Hunger: A Memoir of (My) Body by Roxanne
Gay
Audiobook: 6 hours
Hardback book: 320
pages
Excellent book. The deep emotional scars that
Roxanne Gay opens and horrific moments in her life brought on by others
inflicting pain and later by Roxanne’s own self-loathing and
self-punishment. Roxanne is of Haitian parentage and
ancestry. She grew up in America born of wealthy Haitian parents
who are academics. She never wanted for anything while home with her
parents, the neighbors were all wealthy professionals whose children were
thought to be good. At 12 years of age, Roxanne fell in love with
one of the “good boys” whose parents were considered society elite.
This good boy who stole Roxanne’s heart turned out to be cruel and sadistic and
through her complete trust and devotion he coerced her into going with him to a
private place in the woods where they could be alone, however, when they
arrived at the place a bunch of his friends were waiting for them.

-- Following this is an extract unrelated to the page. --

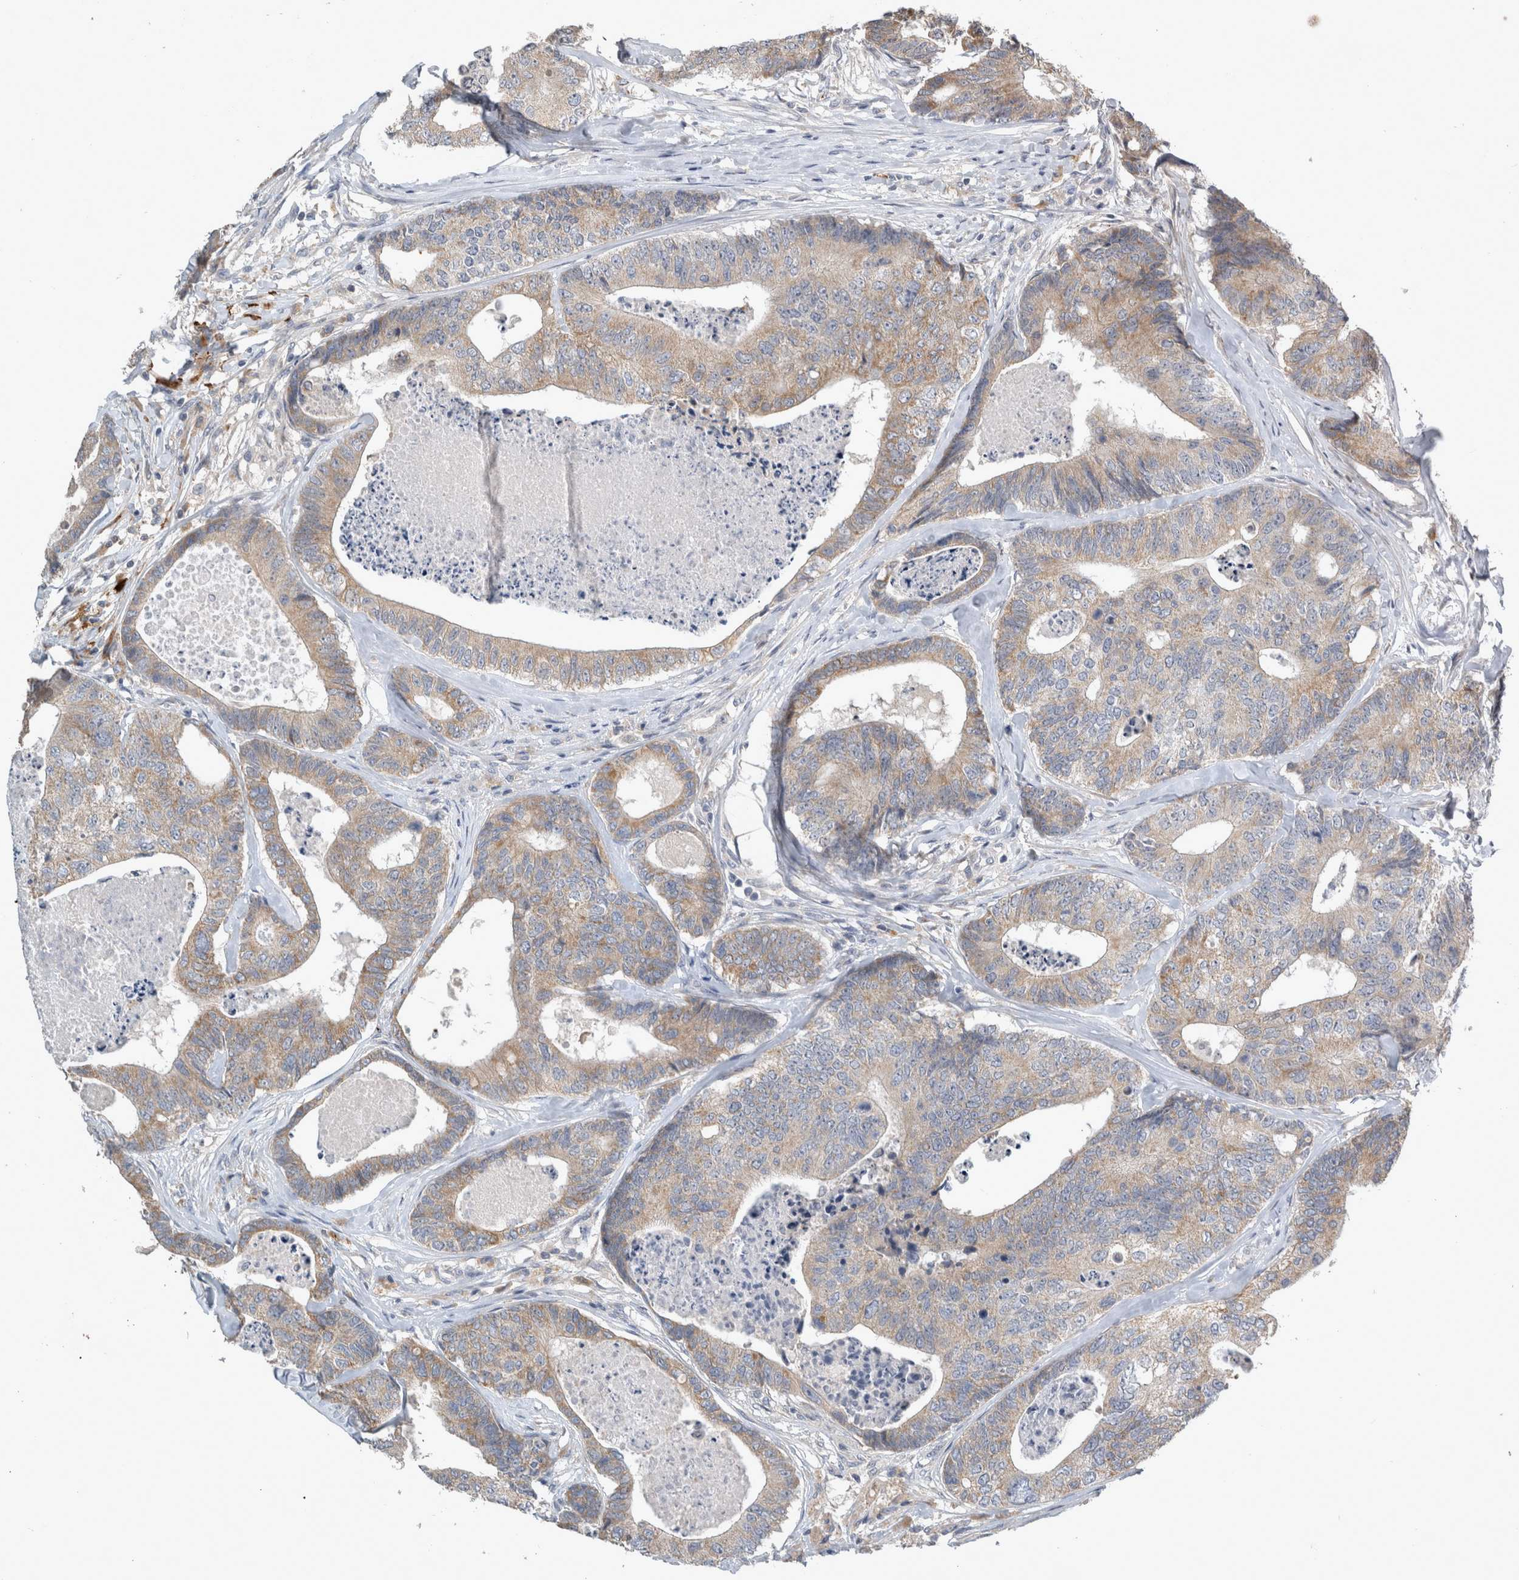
{"staining": {"intensity": "weak", "quantity": ">75%", "location": "cytoplasmic/membranous"}, "tissue": "colorectal cancer", "cell_type": "Tumor cells", "image_type": "cancer", "snomed": [{"axis": "morphology", "description": "Adenocarcinoma, NOS"}, {"axis": "topography", "description": "Colon"}], "caption": "This histopathology image reveals immunohistochemistry staining of colorectal adenocarcinoma, with low weak cytoplasmic/membranous positivity in approximately >75% of tumor cells.", "gene": "SLC22A11", "patient": {"sex": "female", "age": 67}}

To her terror she found out her boyfriend set this all up with the other boys
and in cahoots they held her down and gang-raped her. This
horror has affected her ever since though she has tried to come to terms with
it and get past it. In trying to deal with the memories she
began to feel she had somehow brought it on and continued to have a
relationship with the boy. Though all of the boys told others at
school what they had done everyone looked down on Roxanne calling her slut and
worse. She had no friends when she tried to reach out to
other girls they would call her names and humiliate her. She finally begged
her father to send her to Exeter a prestigious private boarding school (and the
most expensive private boarding school in the U.S.) so that she could start
over where no one knew her. Life was tolerable for a while
but she could not rid herself of the shame and began to eat to self-medicate to
try to make the bad feelings and memories go away. She gained
30 lbs. the first year there. When she went home during the
holidays her family freaked. They tried to help her but also they
criticized her and made fun of her for being what they considered so
fat. Their jibes did not stop her food bingeing.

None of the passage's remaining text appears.